- _REQUIRED ACTION_:
Look for the string "Xiii" in the listing. Copy each line that has it.

- _TASK INPUTS_:
━━━

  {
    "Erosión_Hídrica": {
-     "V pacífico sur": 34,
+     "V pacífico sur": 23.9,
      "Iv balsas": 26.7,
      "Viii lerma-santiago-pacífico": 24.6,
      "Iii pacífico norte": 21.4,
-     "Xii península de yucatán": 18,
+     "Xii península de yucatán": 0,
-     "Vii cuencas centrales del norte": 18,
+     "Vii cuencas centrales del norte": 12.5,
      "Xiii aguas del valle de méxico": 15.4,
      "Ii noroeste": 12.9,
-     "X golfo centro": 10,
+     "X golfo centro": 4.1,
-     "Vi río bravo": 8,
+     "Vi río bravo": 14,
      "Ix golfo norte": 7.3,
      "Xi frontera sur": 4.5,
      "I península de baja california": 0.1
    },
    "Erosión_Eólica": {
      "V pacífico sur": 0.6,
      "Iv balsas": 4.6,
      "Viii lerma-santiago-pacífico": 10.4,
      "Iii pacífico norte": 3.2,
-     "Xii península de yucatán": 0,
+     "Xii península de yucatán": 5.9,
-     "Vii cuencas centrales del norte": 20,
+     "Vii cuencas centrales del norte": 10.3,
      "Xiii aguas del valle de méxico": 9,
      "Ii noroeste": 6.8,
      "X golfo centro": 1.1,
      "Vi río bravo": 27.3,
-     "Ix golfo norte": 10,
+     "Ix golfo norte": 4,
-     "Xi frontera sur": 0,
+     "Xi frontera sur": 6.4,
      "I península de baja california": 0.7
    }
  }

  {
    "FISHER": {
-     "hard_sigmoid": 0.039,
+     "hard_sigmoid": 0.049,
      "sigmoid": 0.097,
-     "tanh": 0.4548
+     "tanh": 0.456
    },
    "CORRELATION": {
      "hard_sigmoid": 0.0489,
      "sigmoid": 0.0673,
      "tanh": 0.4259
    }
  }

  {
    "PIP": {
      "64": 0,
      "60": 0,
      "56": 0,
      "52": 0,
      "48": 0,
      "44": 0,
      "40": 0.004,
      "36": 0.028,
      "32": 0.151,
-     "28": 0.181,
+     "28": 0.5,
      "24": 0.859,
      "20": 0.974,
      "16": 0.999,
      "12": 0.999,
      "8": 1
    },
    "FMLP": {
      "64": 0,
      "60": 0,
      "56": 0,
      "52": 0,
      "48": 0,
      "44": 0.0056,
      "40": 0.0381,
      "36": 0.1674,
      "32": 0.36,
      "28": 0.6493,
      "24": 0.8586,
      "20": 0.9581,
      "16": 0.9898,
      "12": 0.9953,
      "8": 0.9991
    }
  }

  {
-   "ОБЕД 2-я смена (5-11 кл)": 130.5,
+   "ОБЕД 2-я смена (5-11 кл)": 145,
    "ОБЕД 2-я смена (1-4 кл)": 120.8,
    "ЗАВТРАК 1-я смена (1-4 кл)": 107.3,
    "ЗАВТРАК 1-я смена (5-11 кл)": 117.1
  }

━━━

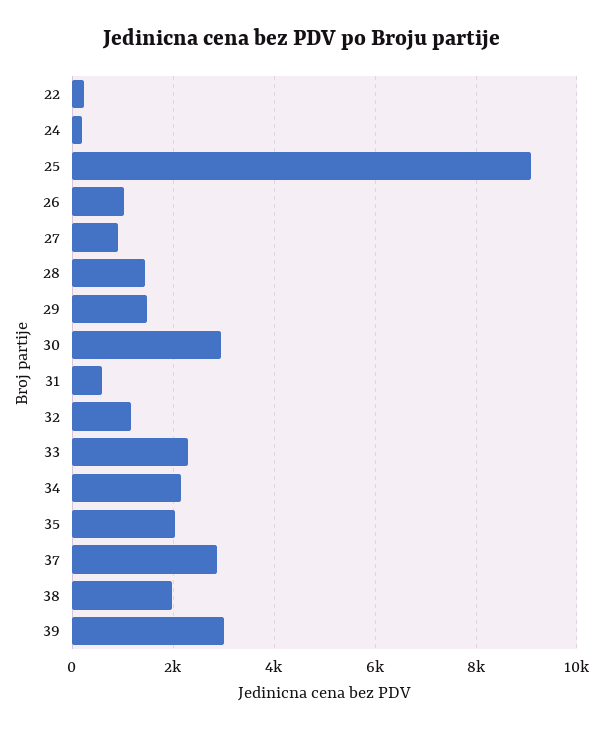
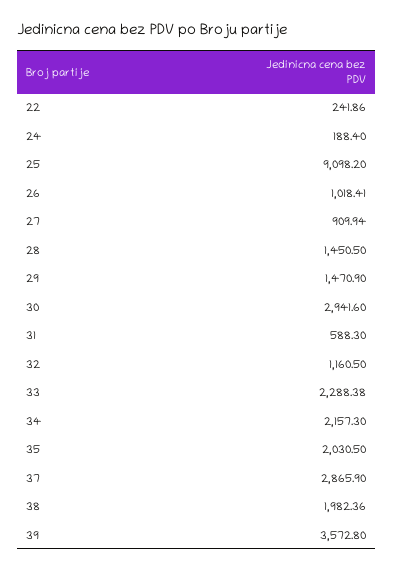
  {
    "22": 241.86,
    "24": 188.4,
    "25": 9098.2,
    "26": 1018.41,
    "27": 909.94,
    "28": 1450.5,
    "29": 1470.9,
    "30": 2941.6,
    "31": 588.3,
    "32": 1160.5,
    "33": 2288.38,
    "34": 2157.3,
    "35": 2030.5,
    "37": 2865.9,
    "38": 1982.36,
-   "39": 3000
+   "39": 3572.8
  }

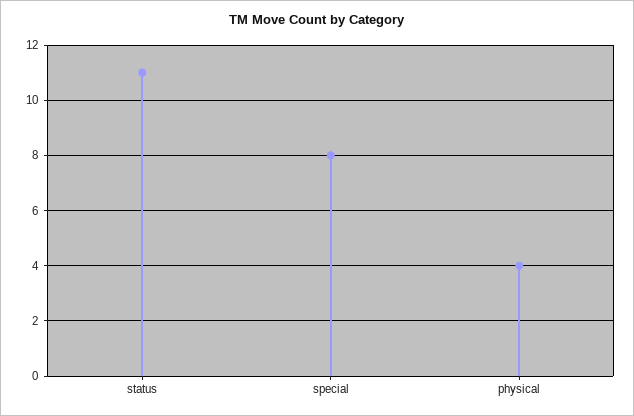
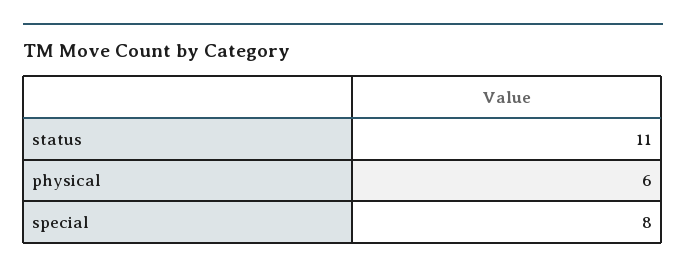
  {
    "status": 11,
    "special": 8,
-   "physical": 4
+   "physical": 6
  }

━━━

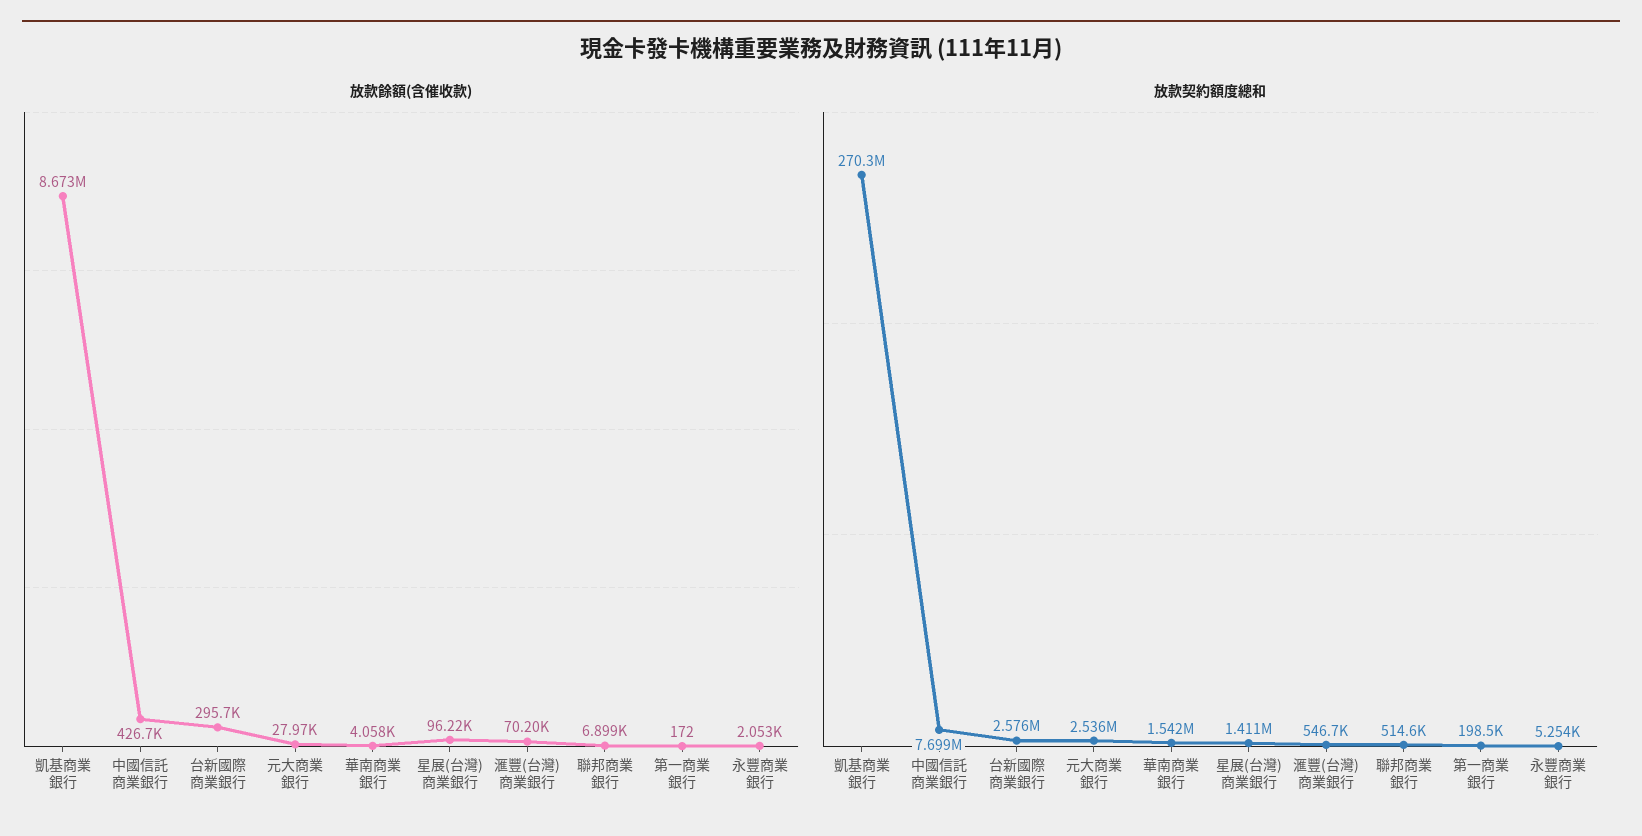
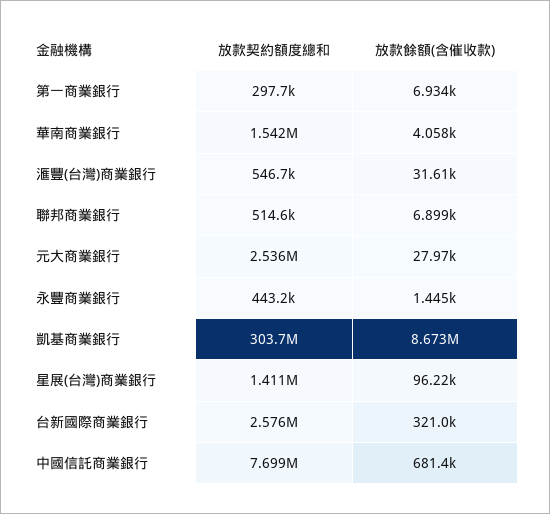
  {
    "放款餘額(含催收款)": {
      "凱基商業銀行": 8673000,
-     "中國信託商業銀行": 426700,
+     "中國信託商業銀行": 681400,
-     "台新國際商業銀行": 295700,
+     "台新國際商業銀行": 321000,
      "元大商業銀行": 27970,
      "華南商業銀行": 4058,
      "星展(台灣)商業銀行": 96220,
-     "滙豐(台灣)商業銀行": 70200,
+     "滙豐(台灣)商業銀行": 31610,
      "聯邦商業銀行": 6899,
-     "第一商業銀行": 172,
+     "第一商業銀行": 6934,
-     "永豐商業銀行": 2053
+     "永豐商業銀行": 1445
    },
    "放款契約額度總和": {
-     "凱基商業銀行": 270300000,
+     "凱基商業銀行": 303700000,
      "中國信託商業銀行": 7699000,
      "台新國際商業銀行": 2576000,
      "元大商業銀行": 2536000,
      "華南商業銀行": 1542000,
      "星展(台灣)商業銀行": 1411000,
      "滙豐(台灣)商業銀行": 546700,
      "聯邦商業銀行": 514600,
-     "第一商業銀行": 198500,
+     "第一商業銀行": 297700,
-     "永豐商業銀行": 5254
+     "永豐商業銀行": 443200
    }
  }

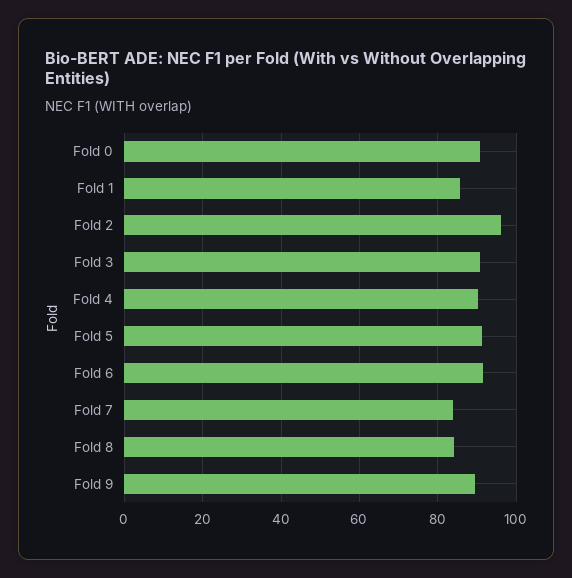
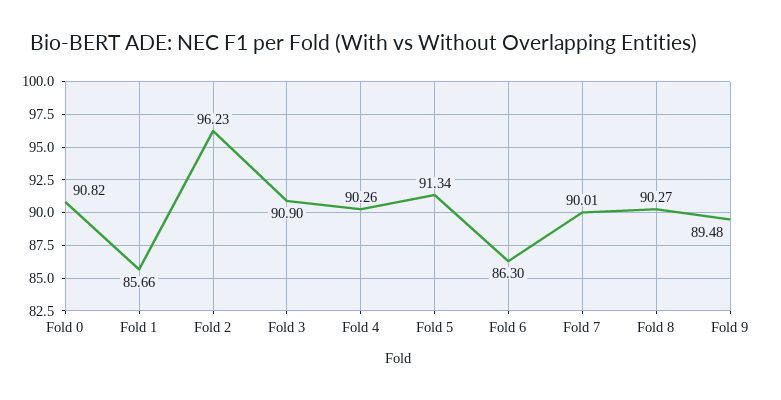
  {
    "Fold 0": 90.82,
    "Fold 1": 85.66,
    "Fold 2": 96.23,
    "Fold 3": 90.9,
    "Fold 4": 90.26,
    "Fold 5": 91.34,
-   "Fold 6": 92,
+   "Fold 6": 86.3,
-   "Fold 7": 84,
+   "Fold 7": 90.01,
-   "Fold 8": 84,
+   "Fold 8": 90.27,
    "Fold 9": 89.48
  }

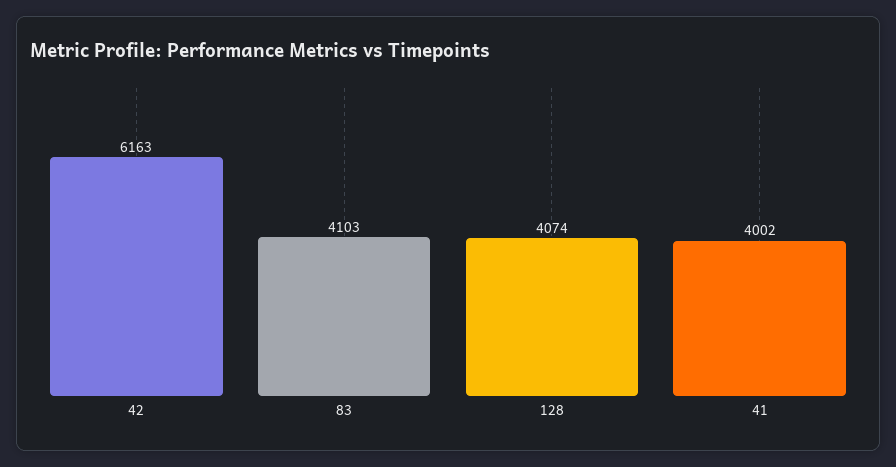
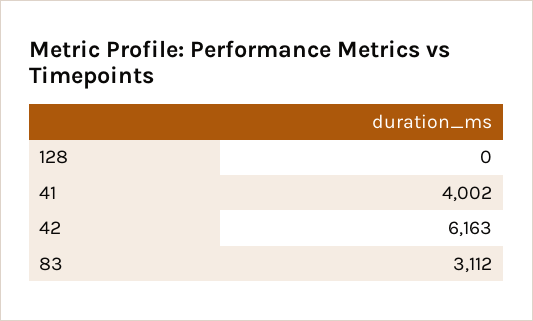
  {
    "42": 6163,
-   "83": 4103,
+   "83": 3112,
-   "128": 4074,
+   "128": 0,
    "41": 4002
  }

━━━

- _EXERCISE ANSWER_:
      "Xiii aguas del valle de méxico": 15.4,
      "Xiii aguas del valle de méxico": 9,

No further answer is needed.